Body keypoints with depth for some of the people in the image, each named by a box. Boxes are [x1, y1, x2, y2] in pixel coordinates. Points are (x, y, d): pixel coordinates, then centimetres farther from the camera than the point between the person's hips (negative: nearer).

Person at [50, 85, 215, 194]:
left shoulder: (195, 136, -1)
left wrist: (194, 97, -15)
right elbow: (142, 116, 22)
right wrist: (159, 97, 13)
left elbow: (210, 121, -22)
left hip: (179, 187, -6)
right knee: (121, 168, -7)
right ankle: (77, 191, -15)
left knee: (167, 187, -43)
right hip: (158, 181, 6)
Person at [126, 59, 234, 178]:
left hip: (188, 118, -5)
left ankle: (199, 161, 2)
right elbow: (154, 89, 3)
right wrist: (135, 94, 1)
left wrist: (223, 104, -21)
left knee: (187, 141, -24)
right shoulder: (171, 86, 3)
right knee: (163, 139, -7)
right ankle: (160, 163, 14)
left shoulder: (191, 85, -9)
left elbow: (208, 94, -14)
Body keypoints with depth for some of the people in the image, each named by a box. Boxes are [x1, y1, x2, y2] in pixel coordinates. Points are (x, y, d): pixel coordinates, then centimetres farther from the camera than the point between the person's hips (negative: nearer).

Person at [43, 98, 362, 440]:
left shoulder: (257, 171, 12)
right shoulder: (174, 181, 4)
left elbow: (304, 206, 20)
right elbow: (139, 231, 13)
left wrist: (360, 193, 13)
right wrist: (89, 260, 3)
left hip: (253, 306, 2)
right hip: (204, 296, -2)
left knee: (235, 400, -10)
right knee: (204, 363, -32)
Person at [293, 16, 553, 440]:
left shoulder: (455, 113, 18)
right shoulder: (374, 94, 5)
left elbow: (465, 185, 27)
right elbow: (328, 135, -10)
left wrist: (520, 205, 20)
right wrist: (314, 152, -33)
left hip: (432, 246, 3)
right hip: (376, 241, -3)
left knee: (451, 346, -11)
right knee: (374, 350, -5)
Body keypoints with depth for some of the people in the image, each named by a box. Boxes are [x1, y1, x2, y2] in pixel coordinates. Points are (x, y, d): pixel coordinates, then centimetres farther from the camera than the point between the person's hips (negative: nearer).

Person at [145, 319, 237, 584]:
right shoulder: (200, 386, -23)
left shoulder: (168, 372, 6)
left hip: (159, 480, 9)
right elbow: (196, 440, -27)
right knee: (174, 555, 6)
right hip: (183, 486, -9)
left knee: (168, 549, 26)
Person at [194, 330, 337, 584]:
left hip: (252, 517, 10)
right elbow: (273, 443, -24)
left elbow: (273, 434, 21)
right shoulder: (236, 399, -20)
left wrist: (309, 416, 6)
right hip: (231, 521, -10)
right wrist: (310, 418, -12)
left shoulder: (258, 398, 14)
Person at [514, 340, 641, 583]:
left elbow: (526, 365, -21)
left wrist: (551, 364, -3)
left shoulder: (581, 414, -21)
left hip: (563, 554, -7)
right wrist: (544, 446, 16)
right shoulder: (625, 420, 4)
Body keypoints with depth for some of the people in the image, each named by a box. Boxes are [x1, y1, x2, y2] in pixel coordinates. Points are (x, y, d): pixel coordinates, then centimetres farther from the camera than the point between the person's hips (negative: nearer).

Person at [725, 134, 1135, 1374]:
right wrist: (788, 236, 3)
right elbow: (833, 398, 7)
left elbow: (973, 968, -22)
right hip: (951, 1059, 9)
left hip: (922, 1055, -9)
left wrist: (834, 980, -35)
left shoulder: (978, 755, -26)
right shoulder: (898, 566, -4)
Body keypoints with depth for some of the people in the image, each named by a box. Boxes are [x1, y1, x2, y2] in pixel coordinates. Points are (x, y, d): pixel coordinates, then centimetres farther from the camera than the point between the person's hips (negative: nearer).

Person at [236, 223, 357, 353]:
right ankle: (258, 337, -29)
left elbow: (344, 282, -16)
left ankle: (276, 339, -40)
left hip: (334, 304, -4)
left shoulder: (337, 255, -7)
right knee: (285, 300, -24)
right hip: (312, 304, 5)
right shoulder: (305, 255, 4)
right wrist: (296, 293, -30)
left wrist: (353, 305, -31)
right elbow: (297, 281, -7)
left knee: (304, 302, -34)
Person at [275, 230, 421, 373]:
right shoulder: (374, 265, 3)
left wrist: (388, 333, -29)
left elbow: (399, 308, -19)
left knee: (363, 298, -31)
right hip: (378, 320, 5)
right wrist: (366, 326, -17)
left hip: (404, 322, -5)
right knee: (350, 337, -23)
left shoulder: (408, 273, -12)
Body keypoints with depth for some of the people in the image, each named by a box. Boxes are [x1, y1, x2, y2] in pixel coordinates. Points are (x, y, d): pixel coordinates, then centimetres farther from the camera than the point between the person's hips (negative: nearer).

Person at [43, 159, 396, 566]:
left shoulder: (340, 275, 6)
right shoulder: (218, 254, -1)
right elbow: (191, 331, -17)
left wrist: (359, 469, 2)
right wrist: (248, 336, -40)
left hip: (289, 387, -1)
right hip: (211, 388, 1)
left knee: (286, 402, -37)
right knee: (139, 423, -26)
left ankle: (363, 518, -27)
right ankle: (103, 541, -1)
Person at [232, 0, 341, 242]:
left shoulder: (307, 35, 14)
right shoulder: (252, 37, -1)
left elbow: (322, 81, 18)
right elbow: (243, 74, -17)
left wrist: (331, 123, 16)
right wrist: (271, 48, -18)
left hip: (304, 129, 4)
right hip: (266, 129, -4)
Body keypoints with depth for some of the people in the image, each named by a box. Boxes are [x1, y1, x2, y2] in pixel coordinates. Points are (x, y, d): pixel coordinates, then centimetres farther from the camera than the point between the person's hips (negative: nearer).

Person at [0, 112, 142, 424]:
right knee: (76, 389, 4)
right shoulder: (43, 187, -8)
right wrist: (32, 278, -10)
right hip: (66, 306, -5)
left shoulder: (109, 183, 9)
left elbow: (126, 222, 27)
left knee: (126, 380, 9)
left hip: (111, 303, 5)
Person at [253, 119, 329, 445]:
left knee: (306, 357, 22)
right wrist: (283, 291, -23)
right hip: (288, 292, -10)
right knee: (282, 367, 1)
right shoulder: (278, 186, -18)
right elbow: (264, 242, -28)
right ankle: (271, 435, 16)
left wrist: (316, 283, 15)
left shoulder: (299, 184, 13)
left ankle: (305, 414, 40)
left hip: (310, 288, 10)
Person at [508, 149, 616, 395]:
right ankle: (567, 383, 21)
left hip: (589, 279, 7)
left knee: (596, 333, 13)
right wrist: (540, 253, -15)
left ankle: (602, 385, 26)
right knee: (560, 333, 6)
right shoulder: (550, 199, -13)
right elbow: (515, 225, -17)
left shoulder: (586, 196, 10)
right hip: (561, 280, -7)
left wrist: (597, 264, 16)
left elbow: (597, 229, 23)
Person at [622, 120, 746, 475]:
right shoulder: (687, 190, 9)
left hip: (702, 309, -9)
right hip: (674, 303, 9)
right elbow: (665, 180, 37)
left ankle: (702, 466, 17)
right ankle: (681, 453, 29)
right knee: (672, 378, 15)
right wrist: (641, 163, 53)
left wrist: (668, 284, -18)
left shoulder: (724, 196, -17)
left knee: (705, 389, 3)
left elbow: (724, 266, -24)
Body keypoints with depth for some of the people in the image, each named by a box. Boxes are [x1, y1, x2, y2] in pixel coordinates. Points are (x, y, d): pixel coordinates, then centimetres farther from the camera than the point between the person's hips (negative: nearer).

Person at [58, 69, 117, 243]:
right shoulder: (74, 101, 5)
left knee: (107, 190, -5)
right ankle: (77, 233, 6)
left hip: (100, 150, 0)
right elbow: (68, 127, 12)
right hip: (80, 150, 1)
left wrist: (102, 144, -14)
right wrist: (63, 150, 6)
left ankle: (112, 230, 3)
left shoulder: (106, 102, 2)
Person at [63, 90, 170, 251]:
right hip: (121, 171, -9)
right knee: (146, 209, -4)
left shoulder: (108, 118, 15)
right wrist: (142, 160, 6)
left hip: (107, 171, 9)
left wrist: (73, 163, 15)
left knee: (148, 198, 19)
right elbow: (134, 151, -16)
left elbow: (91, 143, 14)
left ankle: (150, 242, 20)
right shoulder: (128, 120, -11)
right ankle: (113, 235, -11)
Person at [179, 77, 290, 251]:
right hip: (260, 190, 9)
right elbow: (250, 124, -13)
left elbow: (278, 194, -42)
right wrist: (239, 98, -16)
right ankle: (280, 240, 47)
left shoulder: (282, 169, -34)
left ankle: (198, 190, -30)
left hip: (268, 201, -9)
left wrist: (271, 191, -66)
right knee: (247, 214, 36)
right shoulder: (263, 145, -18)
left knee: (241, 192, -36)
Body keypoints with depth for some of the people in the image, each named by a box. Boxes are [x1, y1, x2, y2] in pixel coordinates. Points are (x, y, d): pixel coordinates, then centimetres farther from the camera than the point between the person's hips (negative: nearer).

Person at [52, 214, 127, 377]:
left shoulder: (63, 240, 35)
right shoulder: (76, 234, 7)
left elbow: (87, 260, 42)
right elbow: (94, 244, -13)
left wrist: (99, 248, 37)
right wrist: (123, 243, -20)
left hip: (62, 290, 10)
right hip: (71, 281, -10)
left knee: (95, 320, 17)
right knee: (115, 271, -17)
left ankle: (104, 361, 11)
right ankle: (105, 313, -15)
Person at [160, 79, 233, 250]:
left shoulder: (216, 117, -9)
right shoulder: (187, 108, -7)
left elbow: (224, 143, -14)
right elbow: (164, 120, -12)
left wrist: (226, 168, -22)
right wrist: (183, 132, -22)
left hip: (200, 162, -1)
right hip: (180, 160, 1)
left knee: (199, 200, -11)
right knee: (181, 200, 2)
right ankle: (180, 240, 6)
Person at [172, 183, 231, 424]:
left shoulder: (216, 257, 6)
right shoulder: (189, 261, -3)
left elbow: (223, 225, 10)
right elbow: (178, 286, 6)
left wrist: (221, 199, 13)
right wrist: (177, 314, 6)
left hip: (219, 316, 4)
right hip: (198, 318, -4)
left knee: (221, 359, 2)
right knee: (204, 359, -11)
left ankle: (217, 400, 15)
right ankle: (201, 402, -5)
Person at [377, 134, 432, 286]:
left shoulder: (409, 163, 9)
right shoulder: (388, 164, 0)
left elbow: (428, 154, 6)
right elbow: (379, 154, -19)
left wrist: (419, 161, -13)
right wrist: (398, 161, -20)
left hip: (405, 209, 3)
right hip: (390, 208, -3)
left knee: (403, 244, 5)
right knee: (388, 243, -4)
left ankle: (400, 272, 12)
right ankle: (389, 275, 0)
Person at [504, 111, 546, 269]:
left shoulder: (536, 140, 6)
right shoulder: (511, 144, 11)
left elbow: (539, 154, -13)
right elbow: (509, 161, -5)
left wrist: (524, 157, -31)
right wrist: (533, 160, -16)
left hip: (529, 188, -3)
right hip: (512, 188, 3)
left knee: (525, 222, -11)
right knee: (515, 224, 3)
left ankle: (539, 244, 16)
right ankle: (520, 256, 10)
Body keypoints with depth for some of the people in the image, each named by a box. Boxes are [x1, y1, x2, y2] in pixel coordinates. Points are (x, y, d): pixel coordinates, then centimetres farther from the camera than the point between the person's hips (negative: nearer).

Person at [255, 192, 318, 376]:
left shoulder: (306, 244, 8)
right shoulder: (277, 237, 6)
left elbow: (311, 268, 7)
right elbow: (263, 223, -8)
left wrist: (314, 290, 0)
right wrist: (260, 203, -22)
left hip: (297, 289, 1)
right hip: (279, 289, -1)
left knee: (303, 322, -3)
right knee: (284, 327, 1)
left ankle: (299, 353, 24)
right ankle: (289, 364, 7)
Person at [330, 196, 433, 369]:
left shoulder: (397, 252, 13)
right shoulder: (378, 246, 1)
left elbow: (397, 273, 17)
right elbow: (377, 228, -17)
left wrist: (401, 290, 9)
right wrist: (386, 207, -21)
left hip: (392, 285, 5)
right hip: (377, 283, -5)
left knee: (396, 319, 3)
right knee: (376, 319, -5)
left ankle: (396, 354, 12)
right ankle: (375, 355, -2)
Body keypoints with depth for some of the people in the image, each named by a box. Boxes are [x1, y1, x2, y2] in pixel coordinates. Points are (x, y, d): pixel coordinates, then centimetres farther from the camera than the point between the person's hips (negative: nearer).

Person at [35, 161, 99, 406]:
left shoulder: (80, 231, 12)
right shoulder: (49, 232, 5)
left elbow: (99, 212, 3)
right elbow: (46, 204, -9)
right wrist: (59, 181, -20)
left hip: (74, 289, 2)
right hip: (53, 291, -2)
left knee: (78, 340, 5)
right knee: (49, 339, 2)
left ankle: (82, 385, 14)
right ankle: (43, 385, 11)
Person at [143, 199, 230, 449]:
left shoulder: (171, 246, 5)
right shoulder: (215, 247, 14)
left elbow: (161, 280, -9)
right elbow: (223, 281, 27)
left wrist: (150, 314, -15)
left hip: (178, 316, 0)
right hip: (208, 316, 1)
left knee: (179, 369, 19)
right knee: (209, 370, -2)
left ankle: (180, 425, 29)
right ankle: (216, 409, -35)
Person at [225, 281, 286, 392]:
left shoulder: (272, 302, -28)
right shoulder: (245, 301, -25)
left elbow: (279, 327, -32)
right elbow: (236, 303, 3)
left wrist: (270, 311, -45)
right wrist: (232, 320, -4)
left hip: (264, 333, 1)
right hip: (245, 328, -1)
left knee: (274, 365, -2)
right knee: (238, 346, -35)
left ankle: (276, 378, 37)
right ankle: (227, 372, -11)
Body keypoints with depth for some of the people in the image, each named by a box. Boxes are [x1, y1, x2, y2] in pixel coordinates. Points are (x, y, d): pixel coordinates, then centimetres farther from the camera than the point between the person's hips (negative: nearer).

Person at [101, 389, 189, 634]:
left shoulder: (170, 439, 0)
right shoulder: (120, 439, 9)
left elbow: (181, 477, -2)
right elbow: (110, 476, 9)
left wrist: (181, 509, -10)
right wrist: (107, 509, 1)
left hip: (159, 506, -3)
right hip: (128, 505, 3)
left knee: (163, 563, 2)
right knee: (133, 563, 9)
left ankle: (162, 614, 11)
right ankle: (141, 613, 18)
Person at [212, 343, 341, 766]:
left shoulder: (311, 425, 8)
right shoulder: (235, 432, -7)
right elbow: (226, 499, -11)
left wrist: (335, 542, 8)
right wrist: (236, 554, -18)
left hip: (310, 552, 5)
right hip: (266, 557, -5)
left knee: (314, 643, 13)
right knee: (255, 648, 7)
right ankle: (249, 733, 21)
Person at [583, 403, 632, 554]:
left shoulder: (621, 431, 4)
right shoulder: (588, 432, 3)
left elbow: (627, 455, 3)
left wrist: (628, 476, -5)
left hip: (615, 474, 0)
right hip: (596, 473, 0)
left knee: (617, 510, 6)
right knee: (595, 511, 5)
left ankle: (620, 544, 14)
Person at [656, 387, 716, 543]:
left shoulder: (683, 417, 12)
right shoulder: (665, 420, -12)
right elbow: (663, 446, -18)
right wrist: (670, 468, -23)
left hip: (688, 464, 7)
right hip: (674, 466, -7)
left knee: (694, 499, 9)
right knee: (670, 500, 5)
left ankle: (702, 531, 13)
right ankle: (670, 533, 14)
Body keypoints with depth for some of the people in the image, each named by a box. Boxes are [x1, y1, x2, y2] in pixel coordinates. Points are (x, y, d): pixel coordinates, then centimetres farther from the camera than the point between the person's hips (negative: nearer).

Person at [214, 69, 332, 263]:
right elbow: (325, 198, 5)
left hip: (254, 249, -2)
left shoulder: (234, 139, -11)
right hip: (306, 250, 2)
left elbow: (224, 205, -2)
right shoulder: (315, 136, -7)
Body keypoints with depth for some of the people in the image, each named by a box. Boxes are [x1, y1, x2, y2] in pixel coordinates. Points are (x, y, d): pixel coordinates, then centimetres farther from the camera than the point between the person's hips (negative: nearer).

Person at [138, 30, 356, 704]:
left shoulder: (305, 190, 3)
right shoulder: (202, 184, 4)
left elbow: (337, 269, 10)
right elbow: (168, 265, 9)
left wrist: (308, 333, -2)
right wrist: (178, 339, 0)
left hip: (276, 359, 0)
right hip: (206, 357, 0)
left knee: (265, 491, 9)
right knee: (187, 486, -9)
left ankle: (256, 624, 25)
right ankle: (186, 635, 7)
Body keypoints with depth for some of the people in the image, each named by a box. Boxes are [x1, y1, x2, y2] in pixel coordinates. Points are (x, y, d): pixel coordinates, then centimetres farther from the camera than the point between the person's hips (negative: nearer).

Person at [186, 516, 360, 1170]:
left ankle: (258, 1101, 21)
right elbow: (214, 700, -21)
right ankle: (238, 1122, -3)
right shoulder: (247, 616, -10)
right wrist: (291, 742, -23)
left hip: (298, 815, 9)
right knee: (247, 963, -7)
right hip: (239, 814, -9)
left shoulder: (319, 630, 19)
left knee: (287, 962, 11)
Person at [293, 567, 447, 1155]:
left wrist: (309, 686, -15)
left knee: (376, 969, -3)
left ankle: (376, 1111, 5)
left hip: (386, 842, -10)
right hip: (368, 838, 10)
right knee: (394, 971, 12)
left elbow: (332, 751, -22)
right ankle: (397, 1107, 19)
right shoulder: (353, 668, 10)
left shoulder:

Exercise instructions
Write out again the lines of the material from the one that has "right shoulder: (277, 237, 6)" through the one that has "right ankle: (43, 385, 11)", including both.

Task result
right shoulder: (277, 237, 6)
left elbow: (311, 268, 7)
right elbow: (263, 223, -8)
left wrist: (314, 290, 0)
right wrist: (260, 203, -22)
left hip: (297, 289, 1)
right hip: (279, 289, -1)
left knee: (303, 322, -3)
right knee: (284, 327, 1)
left ankle: (299, 353, 24)
right ankle: (289, 364, 7)
Person at [330, 196, 433, 369]:
left shoulder: (397, 252, 13)
right shoulder: (378, 246, 1)
left elbow: (397, 273, 17)
right elbow: (377, 228, -17)
left wrist: (401, 290, 9)
right wrist: (386, 207, -21)
left hip: (392, 285, 5)
right hip: (377, 283, -5)
left knee: (396, 319, 3)
right knee: (376, 319, -5)
left ankle: (396, 354, 12)
right ankle: (375, 355, -2)
Body keypoints with depth for some of the people in the image, each named by a box. Boxes are [x1, y1, x2, y2] in pixel coordinates. Points are (x, y, d): pixel coordinates, then centimetres farther from the camera than the point between the person's hips (negative: nearer).

Person at [35, 161, 99, 406]:
left shoulder: (80, 231, 12)
right shoulder: (49, 232, 5)
left elbow: (99, 212, 3)
right elbow: (46, 204, -9)
right wrist: (59, 181, -20)
left hip: (74, 289, 2)
right hip: (53, 291, -2)
left knee: (78, 340, 5)
right knee: (49, 339, 2)
left ankle: (82, 385, 14)
right ankle: (43, 385, 11)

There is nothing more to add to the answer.